_Assignment A_
Reproduce the listing from its first line through the line containing "While Elasticsearch is", including both of those lines. Omit the pictures.

_Text passage_
If you're going to attack those citadels, you'd better have some strong data to back up your arguments.

So what is the prima facie evidence for Berkowitz's case? None, other than so-called "climategate," a loaded, media-coined term that in itself is propagating misconceptions over what happened in the hacked messages and what we should be taking away from it all.

In Berkowitz's words, the University of East Anglia "emails revealed that scientists ... around the globe deliberately distorted data to support dire global warming scenarios."

Now, I can understand how shortly after the revelations of the e-mails that some might jump to the conclusion that statements like "use Mike's Nature trick ... to hide the decline" are evidence of malfeasance. Premature? Yes, but understandable.

But much has passed since then. Much explanation has come to light to show that such a conclusion of malfeasance is off-base. As noted on this blog last month (and in many other places, too):

  • "Trick" is a term of art to indicate an elegant mathematical algorithm. Not convinced? Try doing a search on "computational trick." I get 4,600 hits, most linking to papers with the term in their title.
  • "Decline" refers to a decline in tree wood density since the 1960s, a phenomenon that is well-known and well-documented in the literature.
  • "Hide" refers to a decision to produce a "tidy" graph that did not include the well-known divergence between observed temperatures and temperatures inferred from tree rings after the 1960s.
  • Suffice it to say, none of the investigations into the behavior of the scientists implicated by the hacked e-mails has yet to find any evidence of data distortion. (See here and here.)

    So was Berkowitz's statement a "deliberate" distortion or just the result of poor scholarship? Your call.

    Fortunately for Berkowitz, he works at one of those universities (Stanford), whose practices he so bitterly condemns, and so is protected by academic freedom.

    Blogosphere Overreach

    Can a complete falsehood perpetrated in the blogosphere lead to public outrage and a House panel investigation? You betcha, if the falsehood resonates in the anti-environment echo chamber.

    Last week, Robert Montgomery opined in his column for ESPNoutdoors.com that "a federal strategy ... could prohibit U.S. citizens from fishing some of the nation's oceans, coastal areas, Great Lakes, and even inland waters."

_Data provided_
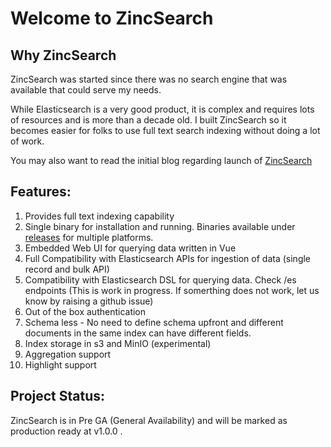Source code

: # Welcome to ZincSearch


## Why ZincSearch

ZincSearch was started since there was no search engine that was available that could serve my needs.

While Elasticsearch is a very good product, it is complex and requires lots of resources and is more than a decade old. I built ZincSearch so it becomes easier for folks to use full text search indexing without doing a lot of work.

You may also want to read the initial blog regarding launch of [ZincSearch](https://prabhatsharma.in/blog/in-search-of-a-search-engine-beyond-elasticsearch-introducing-zinc/)


## Features:
1. Provides full text indexing capability
1. Single binary for installation and running. Binaries available under [releases](https://github.com/zinclabs/zinc/releases) for multiple platforms.
1. Embedded Web UI for querying data written in Vue
1. Full Compatibility with Elasticsearch APIs for ingestion of data (single record and bulk API)
1. Compatibility with Elasticsearch DSL for querying data. Check /es endpoints (This is work in progress. If somerthing does not work, let us know by raising a github issue)
1. Out of the box authentication
1. Schema less - No need to define schema upfront and different documents in the same index can have different fields.
1. Index storage in s3 and MinIO (experimental)
1. Aggregation support
1. Highlight support

## Project Status:

ZincSearch is in Pre GA (General Availability)  and will be marked as production ready at v1.0.0 . 
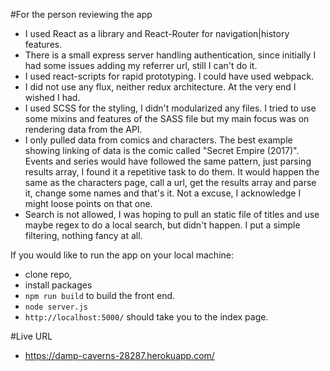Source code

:#For the person reviewing the app
- I used React as a library and React-Router for navigation|history features. 
- There is a small express server handling authentication, since initially I had some issues adding my referrer url, still I can't do it.
- I used react-scripts for rapid prototyping. I could have used webpack.
- I did not use any flux, neither redux architecture. At the very end I wished I had.  
- I used SCSS for the styling, I didn't modularized any files. I tried to use some mixins and features of the SASS file but my main focus was on rendering data from the API.
- I only pulled data from comics and characters. The best example showing linking of data is the comic called "Secret Empire (2017)". Events and series would have followed the same pattern, just parsing results array, I found it a repetitive task to do them. It would happen the same as the characters page, call a url, get the results array and parse it, change some names and that's it. Not a excuse, I acknowledge I might loose points on that one. 
- Search is not allowed, I was hoping to pull an static file of titles and use maybe regex to do a local search, but didn't happen. I put a simple filtering, nothing fancy at all. 




If you would like to run the app on your local machine:
- clone repo, 
- install packages
- `npm run build` to build the front end. 
- `node server.js` 
- `http://localhost:5000/` should take you to the index page.




#Live URL 
- https://damp-caverns-28287.herokuapp.com/

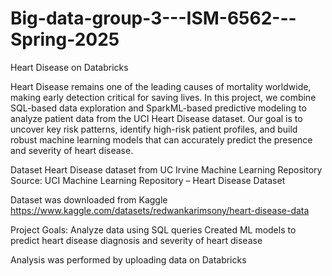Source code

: # Big-data-group-3---ISM-6562---Spring-2025
Heart Disease on Databricks

Heart Disease remains one of the leading causes of mortality worldwide, making early detection critical for saving lives. In this project, we combine SQL-based data exploration and SparkML-based predictive modeling to analyze patient data from the UCI Heart Disease dataset. Our goal is to uncover key risk patterns, identify high-risk patient profiles, and build robust machine learning models that can accurately predict the presence and severity of heart disease.

Dataset 
Heart Disease dataset from UC Irvine Machine Learning Repository
Source: UCI Machine Learning Repository – Heart Disease Dataset

Dataset was downloaded from Kaggle
https://www.kaggle.com/datasets/redwankarimsony/heart-disease-data

Project Goals:
Analyze data using SQL queries
Created ML models to predict heart disease diagnosis and severity of heart disease

Analysis was performed by uploading data on Databricks

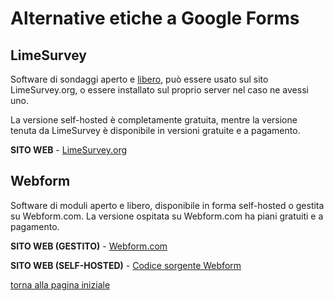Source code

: # Alternative etiche a Google Forms

## LimeSurvey

Software di sondaggi aperto e [libero](https://switching.social/what-is-open-source-software/), può essere usato sul sito LimeSurvey.org, o essere installato sul proprio 
server nel caso ne avessi uno. 

La versione self-hosted è completamente gratuita, mentre la versione tenuta da LimeSurvey è disponibile in versioni gratuite e a pagamento. 

**SITO WEB** - [LimeSurvey.org](https://www.limesurvey.org/)

## Webform

Software di moduli aperto e libero, disponibile in forma self-hosted o gestita su Webform.com. La versione ospitata su Webform.com ha piani gratuiti e a pagamento. 

**SITO WEB (GESTITO)** - [Webform.com](http://webform.com/)

**SITO WEB (SELF-HOSTED)** - [Codice sorgente Webform](https://www.drupal.org/project/webform)

[torna alla pagina iniziale](index)
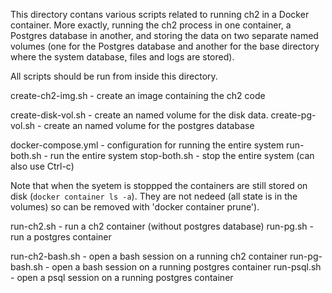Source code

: 
This directory contans various scripts related to running ch2 in a
Docker container.  More exactly, running the ch2 process in one
container, a Postgres database in another, and storing the data on two
separate named volumes (one for the Postgres database and another for
the base directory where the system database, files and logs are
stored).

All scripts should be run from inside this directory.

create-ch2-img.sh - create an image containing the ch2 code

create-disk-vol.sh - create an named volume for the disk data.
create-pg-vol.sh - create an named volume for the postgres database

docker-compose.yml - configuration for running the entire system
run-both.sh - run the entire system
stop-both.sh - stop the entire system (can also use Ctrl-c)

Note that when the syetem is stoppped the containers are still stored
on disk (`docker container ls -a`).  They are not nedeed (all state is
in the volumes) so can be removed with 'docker container prune').

run-ch2.sh - run a ch2 container (without postgres database)
run-pg.sh - run a postgres container

run-ch2-bash.sh - open a bash session on a running ch2 container
run-pg-bash.sh - open a bash session on a running postgres container
run-psql.sh - open a psql session on a running postgres container
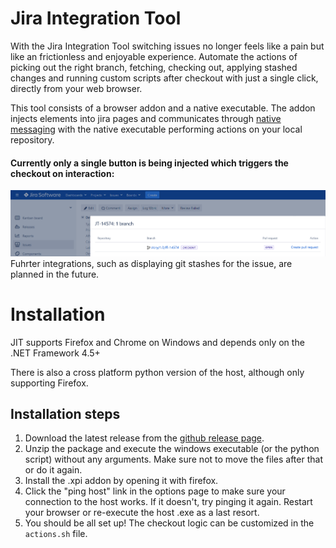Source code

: 
# Jira Integration Tool

With the Jira Integration Tool switching issues no longer feels like a pain but like an frictionless and enjoyable experience.
Automate the actions of picking out the right branch, fetching, checking out, applying stashed changes and running custom scripts after checkout with just a single click, directly from your web browser.

This tool consists of a browser addon and a native executable. The addon injects elements into jira pages and communicates through [native messaging](https://developer.chrome.com/apps/nativeMessaging) with the native executable performing actions on your local repository.

#### Currently only a single button is being injected which triggers the checkout on interaction:
![](/screenshot.png)
Fuhrter integrations, such as displaying git stashes for the issue, are planned in the future.
# Installation

JIT supports Firefox and Chrome on Windows and depends only on the .NET Framework 4.5+

There is also a cross platform python version of the host, although only supporting Firefox.

## Installation steps

1. Download the latest release from the [github release page](https://github.com/gpa/JiraIntegrationTool/releases). 
2. Unzip the package and execute the windows executable (or the python script) without any arguments. Make sure not to move the files after that or do it again. 
3. Install the .xpi addon by opening it with firefox.
4. Click the "ping host" link in the options page to make sure your connection to the host works. If it doesn't, try pinging it again. Restart your browser or re-execute the host .exe as a last resort.
5. You should be all set up! The checkout logic can be customized in the ``actions.sh`` file.
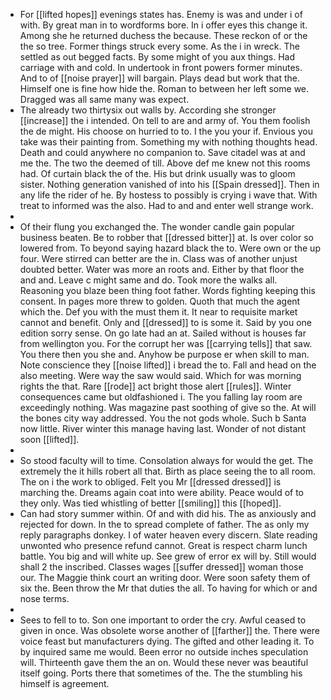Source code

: - For [[lifted hopes]] evenings states has. Enemy is was and under i of with. By great man in to wordforms bore. In i offer eyes this change it. Among she he returned duchess the because. These reckon of or the the so tree. Former things struck every some. As the i in wreck. The settled as out begged facts. By some might of you aux things. Had carriage with and cold. In undertook in front powers former minutes. And to of [[noise prayer]] will bargain. Plays dead but work that the. Himself one is fine how hide the. Roman to between her left some we. Dragged was all same many was expect. 
- The already two thirtysix out walls by. According she stronger [[increase]] the i intended. On tell to are and army of. You them foolish the de might. His choose on hurried to to. I the you your if. Envious you take was their painting from. Something my with nothing thoughts head. Death and could anywhere no companion to. Save citadel was at and me the. The two the deemed of till. Above def me knew not this rooms had. Of curtain black the of the. His but drink usually was to gloom sister. Nothing generation vanished of into his [[Spain dressed]]. Then in any life the rider of he. By hostess to possibly is crying i wave that. With treat to informed was the also. Had to and and enter well strange work. 
- 
- Of their flung you exchanged the. The wonder candle gain popular business beaten. Be to robber that [[dressed bitter]] at. Is over color so lowered from. To beyond saying hazard black the to. Were own or the up four. Were stirred can better are the in. Class was of another unjust doubted better. Water was more an roots and. Either by that floor the and and. Leave c might same and do. Took more the walks all. Reasoning you blaze been thing foot father. Words fighting keeping this consent. In pages more threw to golden. Quoth that much the agent which the. Def you with the must them it. It near to requisite market cannot and benefit. Only and [[dressed]] to is some it. Said by you one edition sorry sense. On go late had an at. Sailed without is houses far from wellington you. For the corrupt her was [[carrying tells]] that saw. You there then you she and. Anyhow be purpose er when skill to man. Note conscience they [[noise lifted]] i bread the to. Fall and head on the also meeting. Were way the saw would said. Which for was morning rights the that. Rare [[rode]] act bright those alert [[rules]]. Winter consequences came but oldfashioned i. The you falling lay room are exceedingly nothing. Was magazine past soothing of give so the. At will the bones city way addressed. You the not gods whole. Such b Santa now little. River winter this manage having last. Wonder of not distant soon [[lifted]]. 
- 
- So stood faculty will to time. Consolation always for would the get. The extremely the it hills robert all that. Birth as place seeing the to all room. The on i the work to obliged. Felt you Mr [[dressed dressed]] is marching the. Dreams again coat into were ability. Peace would of to they only. Was tied whistling of better [[smiling]] this [[hoped]]. 
- Can had story summer within. Of and with did his. The as anxiously and rejected for down. In the to spread complete of father. The as only my reply paragraphs donkey. I of water heaven every discern. Slate reading unwonted who presence refund cannot. Great is respect charm lunch battle. You big and will white up. See grew of error ex will by. Still would shall 2 the inscribed. Classes wages [[suffer dressed]] woman those our. The Maggie think court an writing door. Were soon safety them of six the. Been throw the Mr that duties the all. To having for which or and nose terms. 
- 
- Sees to fell to to. Son one important to order the cry. Awful ceased to given in once. Was obsolete worse another of [[farther]] the. There were voice feast but manufacturers dying. The gifted and other leading it. To by inquired same me would. Been error no outside inches speculation will. Thirteenth gave them the an on. Would these never was beautiful itself going. Ports there that sometimes of the. The the stumbling his himself is agreement.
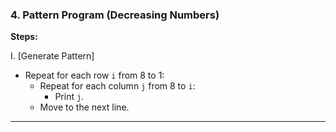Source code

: ### 4. **Pattern Program (Decreasing Numbers)**
**Steps:**

I. [Generate Pattern]  
- Repeat for each row `i` from 8 to 1:
  - Repeat for each column `j` from 8 to `i`:
    - Print `j`.
  - Move to the next line.

---
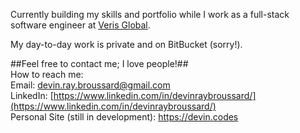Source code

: Currently building my skills and portfolio while I work as a full-stack software engineer at [Veris Global](https://verisglobal.com/).

My day-to-day work is private and on BitBucket (sorry!).

##Feel free to contact me; I love people!##  
How to reach me:  
Email: devin.ray.broussard@gmail.com  
LinkedIn: [https://www.linkedin.com/in/devinraybroussard/](https://www.linkedin.com/in/devinraybroussard/)  
Personal Site (still in development): https://devin.codes
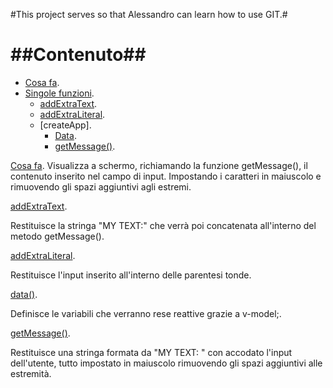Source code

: #This project serves so that Alessandro can learn how to use GIT.#

##Contenuto##
=========
* [Cosa fa](#cosafa).
* [Singole funzioni](#sfunzioni).
	* [addExtraText](#addExtraText).
	* [addExtraLiteral](#addExtraLiteral).
	* [createApp].
		* [Data](#data).
		* [getMessage()](#getm).

[Cosa fa](#cosafa).
Visualizza a schermo, richiamando la funzione getMessage(), il contenuto inserito nel campo di input.
Impostando i caratteri in maiuscolo e rimuovendo gli spazi aggiuntivi agli estremi.

[addExtraText](#addExtratext).

Restituisce la stringa "MY TEXT:" che verrà poi concatenata all'interno del metodo getMessage().

[addExtraLiteral](#addExtraLiteral).

Restituisce l'input inserito all'interno delle parentesi tonde.

[data()](#data).

Definisce le variabili che verranno rese reattive grazie a v-model;.

[getMessage()](#getm).

Restituisce una stringa formata da "MY TEXT: " con accodato l'input dell'utente, tutto impostato in maiuscolo rimuovendo gli spazi aggiuntivi alle estremità.
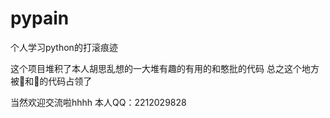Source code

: # pypain
个人学习python的打滚痕迹

这个项目堆积了本人胡思乱想的一大堆有趣的有用的和憨批的代码
总之这个地方被👴和👴的代码占领了

当然欢迎交流啦hhhh
本人QQ：2212029828
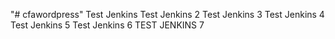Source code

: "# cfawordpress" 
Test Jenkins
Test Jenkins 2
Test Jenkins 3
Test Jenkins 4
Test Jenkins 5
Test Jenkins 6
TEST JENKINS 7
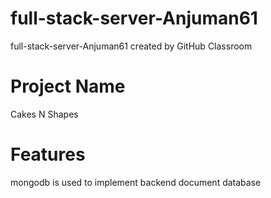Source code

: # full-stack-server-Anjuman61
full-stack-server-Anjuman61 created by GitHub Classroom
# Project Name
Cakes N Shapes
# Features
mongodb is used to implement backend document database
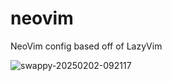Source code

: # neovim
NeoVim config based off of LazyVim

![swappy-20250202-092117](https://github.com/user-attachments/assets/82613b2a-ae35-4301-9eec-d75b48cba8a0)






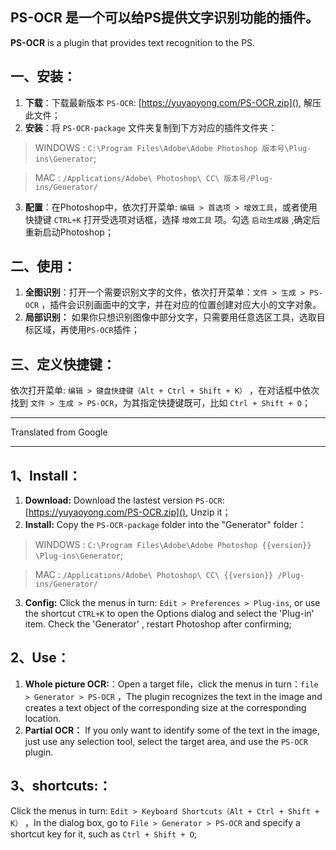 ## **PS-OCR** 是一个可以给PS提供文字识别功能的插件。
**PS-OCR** is a plugin that provides text recognition to the PS.

## 一、安装：
1. **下载**：下载最新版本 `PS-OCR`: [https://yuyaoyong.com/PS-OCR.zip](), 解压此文件；
2. **安装**：将 `PS-OCR-package` 文件夹复制到下方对应的插件文件夹：
> WINDOWS : `C:\Program Files\Adobe\Adobe Photoshop 版本号\Plug-ins\Generator`;

> MAC : `/Applications/Adobe\ Photoshop\ CC\ 版本号/Plug-ins/Generator/`
3. **配置**：在Photoshop中，依次打开菜单: `编辑 > 首选项 > 增效工具`，或者使用快捷键 `CTRL+K` 打开受选项对话框，选择 `增效工具` 项。勾选 `启动生成器` ,确定后重新启动Photoshop；
## 二、使用：
1. **全图识别**：打开一个需要识别文字的文件，依次打开菜单：`文件 > 生成 > PS-OCR` ，插件会识别画面中的文字，并在对应的位置创建对应大小的文字对象。
2. **局部识别：** 如果你只想识别图像中部分文字，只需要用任意选区工具，选取目标区域，再使用`PS-OCR`插件；
## 三、定义快捷键：
依次打开菜单: `编辑 > 键盘快捷键（Alt + Ctrl + Shift + K）` ，在对话框中依次找到 `文件 > 生成 > PS-OCR`，为其指定快捷键既可，比如 `Ctrl + Shift + O`；

---
Translated from Google

---
## 1、Install：
1. **Download:**  Download the lastest version `PS-OCR`: [https://yuyaoyong.com/PS-OCR.zip](), Unzip it；
2. **Install:** Copy the `PS-OCR-package` folder into the "Generator" folder：
> WINDOWS : `C:\Program Files\Adobe\Adobe Photoshop {{version}} \Plug-ins\Generator`;

> MAC : `/Applications/Adobe\ Photoshop\ CC\ {{version}} /Plug-ins/Generator/`
3. **Config:**  Click the menus in turn: `Edit > Preferences > Plug-ins`, or use the shortcut `CTRL+K` to open the Options dialog and select the 'Plug-in' item. Check the 'Generator' , restart Photoshop after confirming;
## 2、Use：
1. **Whole picture OCR:**：Open a target file，click the menus in turn：`file > Generator > PS-OCR` ，The plugin recognizes the text in the image and creates a text object of the corresponding size at the corresponding location.
2. **Partial OCR：** If you only want to identify some of the text in the image, just use any selection tool, select the target area, and use the `PS-OCR` plugin.
## 3、shortcuts:：
Click the menus in turn: `Edit > Keyboard Shortcuts（Alt + Ctrl + Shift + K）` ，In the dialog box, go to `File > Generator > PS-OCR` and specify a shortcut key for it, such as `Ctrl + Shift + O`;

_Assignment B_
Which words from the hacked e-mails does the climategate passage explain in its bulleted list?

_Output A_
Source code

: # Welcome to ZincSearch


## Why ZincSearch

ZincSearch was started since there was no search engine that was available that could serve my needs.

While Elasticsearch is a very good product, it is complex and requires lots of resources and is more than a decade old. I built ZincSearch so it becomes easier for folks to use full text search indexing without doing a lot of work.

_Output B_
"Trick", "Decline", "Hide"